The third track, “Court Jester,” starts with a bluesy, Jack White-esque intro before launching into a verse that is more reminiscent of Queens of the Stone Age. Whether it is producer Jaron Luksa who helped draw together these various influences into Max Fite's sound, or whether it is just the band's natural inclination, it makes for interesting listening. Just when it seems like a song is heading in a certain direction, there enters an unexpected tone, or, like at the end of “Court Jester,” an unexpected tempo change. A song that starts off like simple blues rock ends up sounding like something from a Tony Hawk Pro Skater soundtrack.
“My Own Fantasy” is probably the most autobiographical track, telling the story of a guy who wakes up “shocked that I'm in one piece.” This is a song about insecurities, self-doubt, and, as the band repeats at the end, “living in my own little world/my own fantasy.”

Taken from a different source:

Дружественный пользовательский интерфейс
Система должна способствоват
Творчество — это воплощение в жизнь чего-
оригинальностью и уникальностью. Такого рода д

The last track of the album, “Time to Heal,” is probably the most heartfelt piece on the album, and the softest too—with a simple drum, acoustic guitar, and lead riff intro, it sets the stage for the emotional story that unfolds. The song is about the death of a loved one. The chorus is a vulnerable cry for “time to heal.” It's a song that almost anyone can relate to, but even if you haven't experienced a similar situation, Max Fite delivers the message clearly and effectively.
Each track on "Shake It On Down" offers a slightly different side of Max Fite, a band whose talents are apparent throughout the entire 22-minute release.